Dementia Pugilistica
Este termo do boxe, também conhecido como “bêbado por soco”, refere-se na realidade à fase final da “encefalopatia cerebral traumática crónica” (CTBE). A imagem do recentemente falecido lutador Muhammad Ali vem-me à mente. Esta entidade clínica já tinha sido descrita por Martland em 1928. Manifesta-se em diferentes formas de expressão – suave, moderada e severa. Desde o início, observa-se mudanças de personalidade tais como euforia, choro repentino e uma falta de consciência da própria doença.

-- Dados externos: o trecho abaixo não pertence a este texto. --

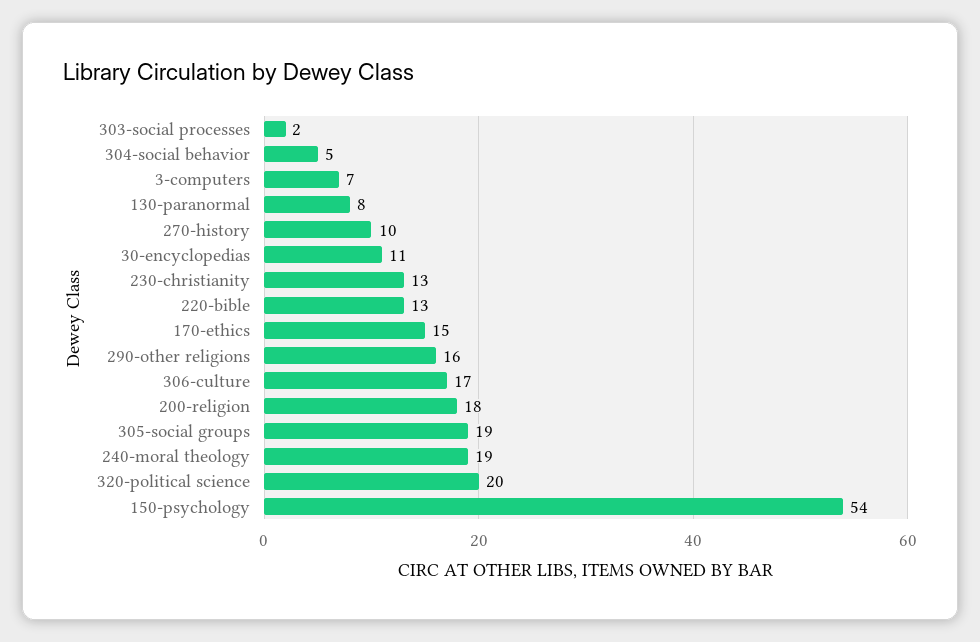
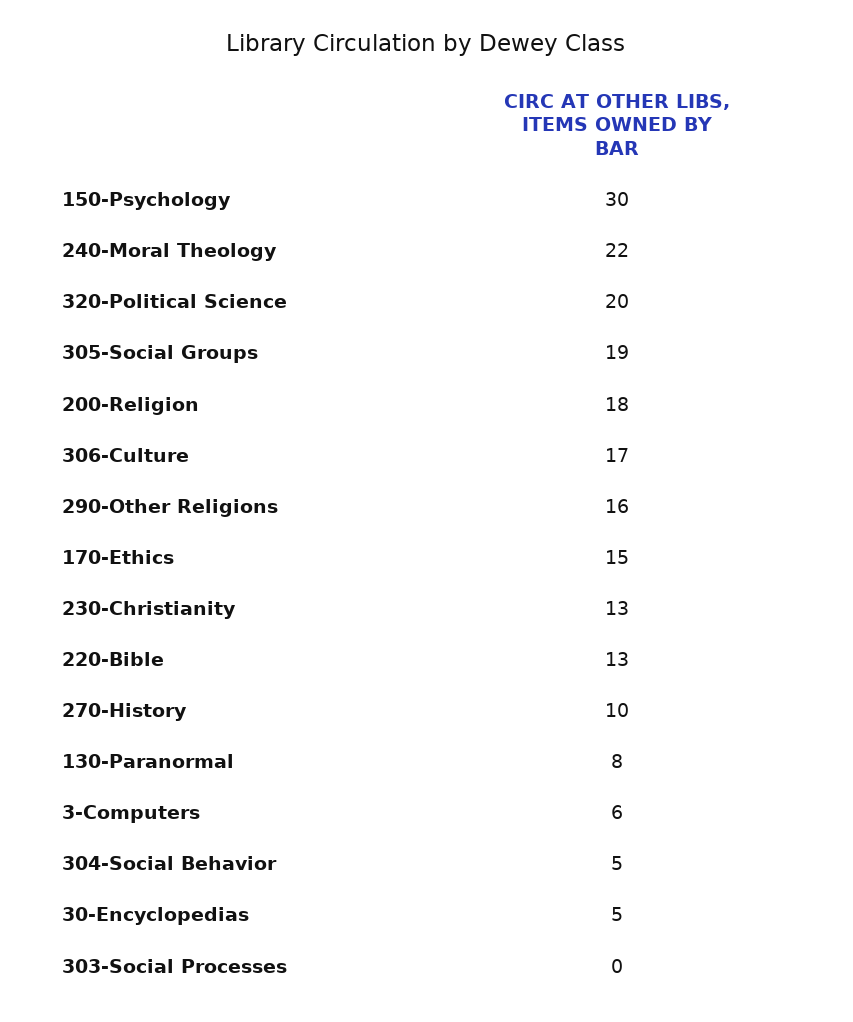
303-social processes: 2 -> 0
3-computers: 7 -> 6
30-encyclopedias: 11 -> 5
240-moral theology: 19 -> 22
150-psychology: 54 -> 30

A fala torna-se mais lenta e a memória deteriora-se progressivamente. Os casos graves fazem lembrar fortemente a doença de Parkinson.
As regras do boxe têm cada vez mais em conta este risco, com regras muito rigorosas de reinstauração para os pugilistas que sofreram um nocaute.
É interessante notar que a exigência de capacete para boxeadores amadores, que foi introduzida em 1984, foi abolida em 2013 devido a um aumento das complicações das lesões.
“Ouvido de Nadador”
Esta é a otite externa, que se encontra nos nadadores. A humidade constante no ouvido leva a uma redução na produção de cerúmen e a uma diminuição do valor do pH. Por outro lado, isto leva a uma quebra do epitélio e, portanto, a uma redução da protecção fisiológica natural contra infecções. Esta protecção reduzida facilita a entrada de infecções com agentes patogénicos predominantemente gram-negativos (Pseudomonas). O tratamento é com gotas auriculares, que reestabilizam o pH, e por vezes com antibióticos.
“Enxaqueca do futebolista”
As dores de cabeça não são desconhecidas no desporto. Por exemplo, encontra-se frequentemente em desportos de musculação, onde a respiração da imprensa parece desempenhar um papel fisiopatológico. De acordo com os sintomas, a enxaqueca do futebolista é uma enxaqueca clássica (distúrbios visuais, náuseas, vómitos). Pensa-se que ocorra como resultado de espasmos dos vasos cerebrais basais, causados por excesso ou incorrecta execução do título.